This document gives an overview of NodeManager (NM) restart, a feature that enables the NodeManager to be restarted without losing the active containers running on the node. At a high level, the NM stores any necessary state to a local state-store as it processes container-management requests. When the NM restarts, it recovers by first loading state for various subsystems and then letting those subsystems perform recovery using the loaded state.
| Property | Value |
|---|---|
| yarn.nodemanager.recovery.enabled | true, (default value is set to false) |
| Property | Description |
|---|---|
| yarn.nodemanager.recovery.dir | The local filesystem directory in which the node manager will store state when recovery is enabled.

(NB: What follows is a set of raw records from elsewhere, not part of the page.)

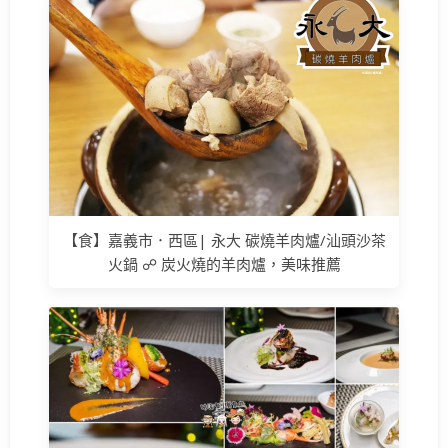
【食】嘉義市．西區| 永大 碳燒羊肉爐/汕頭沙茶
火鍋 ☍ 炭火燒的羊肉爐，美味推薦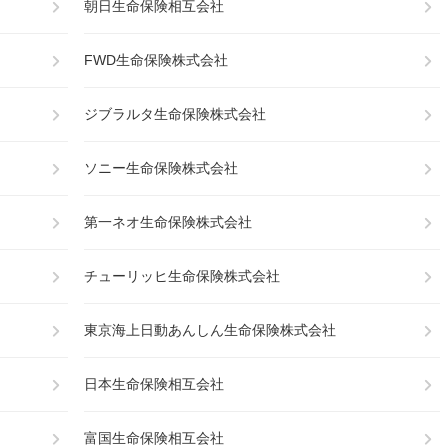
朝日生命保険相互会社
FWD生命保険株式会社
ジブラルタ生命保険株式会社
ソニー生命保険株式会社
第一ネオ生命保険株式会社
チューリッヒ生命保険株式会社
東京海上日動あんしん生命保険株式会社
日本生命保険相互会社
富国生命保険相互会社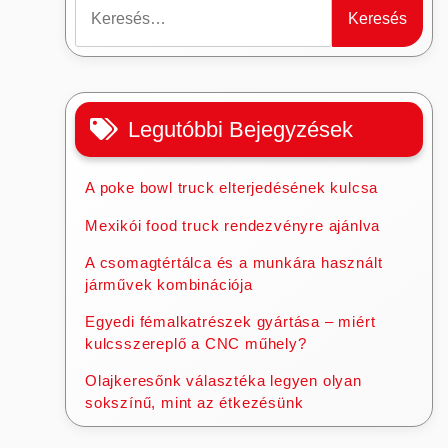
Keresés:
Legutóbbi Bejegyzések
A poke bowl truck elterjedésének kulcsa
Mexikói food truck rendezvényre ajánlva
A csomagtértálca és a munkára használt
járművek kombinációja
Egyedi fémalkatrészek gyártása – miért
kulcsszereplő a CNC műhely?
Olajkeresőnk választéka legyen olyan
sokszínű, mint az étkezésünk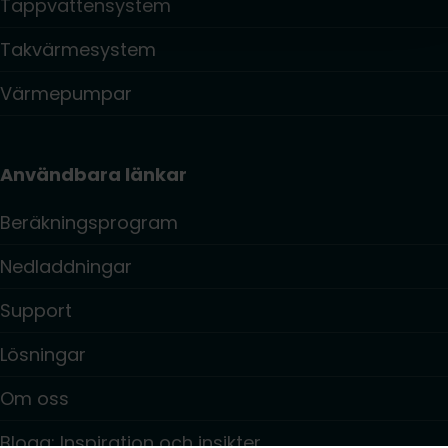
Tappvattensystem
Takvärmesystem
Värmepumpar
Användbara länkar
Beräkningsprogram
Nedladdningar
Support
Lösningar
Om oss
Blogg: Inspiration och insikter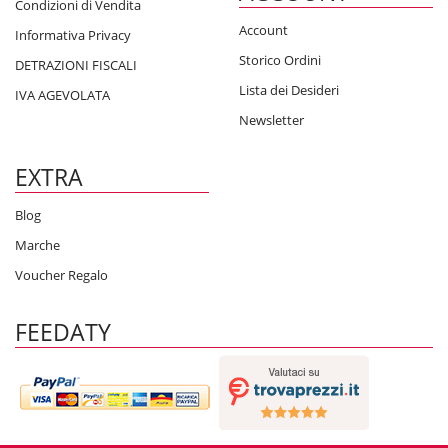
Condizioni di Vendita
Account
Informativa Privacy
Storico Ordini
DETRAZIONI FISCALI
Lista dei Desideri
IVA AGEVOLATA
Newsletter
EXTRA
Blog
Marche
Voucher Regalo
FEEDATY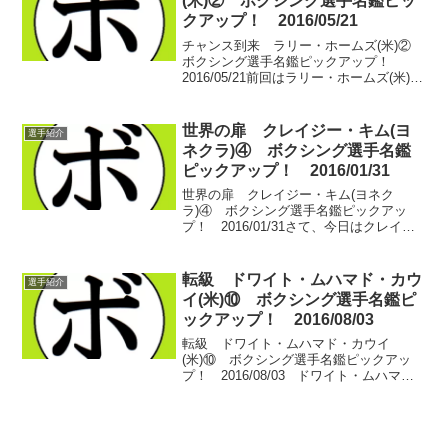
(米)② ボクシング選手名鑑ピッ
クアップ！ 2016/05/21
チャンス到来 ラリー・ホームズ(米)②
ボクシング選手名鑑ピックアップ！
2016/05/21前回はラリー・ホームズ(米)が
22連勝を飾ったところまで。それでも、
プロモーターのドン・キングに気に入ら
れていなかったホームズは、自分に世界
世界の扉 クレイジー・キム(ヨ
選手紹介
挑戦の...
ネクラ)④ ボクシング選手名鑑
ピックアップ！ 2016/01/31
世界の扉 クレイジー・キム(ヨネク
ラ)④ ボクシング選手名鑑ピックアッ
プ！ 2016/01/31さて、今日はクレイジ
ー・キム(ヨネクラ)の4日目。中量級ゆえ
に世界へのチャンスに恵まれなかったキ
ム陣営がようやく念願の世界ランカーの
転級 ドワイト・ムハマド・カウ
選手紹介
招聘に成功し...
イ(米)⑩ ボクシング選手名鑑ピ
ックアップ！ 2016/08/03
転級 ドワイト・ムハマド・カウイ
(米)⑩ ボクシング選手名鑑ピックアッ
プ！ 2016/08/03 ドワイト・ムハマ
ド・カウイ(米)、10日目。 前回は王座陥
落後の再起戦で、キャリア初期からのラ
イバル、ジョニー・デイビス(米)とのラ
バ...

The default value is set to $hadoop.tmp.dir/yarn-nm-recovery. |
| Property | Description |
|---|---|
| yarn.nodemanager.address | Ephemeral ports (port 0, which is default) cannot be used for the NodeManager's RPC server specified via yarn.nodemanager.address as it can make NM use different ports befor and after a restart. This will break any previously running clients that were communicating with the NM before restart. Explicitly setting yarn.nodemanager.address to an address with specific port number (for e.g 0.0.0.0:45454) is a precondition for enabling NM restart>>>. |
NodeManager can be configured to run auxiliary services. A simple example is the ShuffleService for MapReduce. For enabling NM restart, this and any other auxiliary service also needs to be configured correctly. This includes (1) avoiding usage of ephemeral ports (e.g. mapreduce.shuffle.port) and (2) having the auxiliary-service recoverable from previous state when NodeManager restarts and reinitialized the auxiliary service.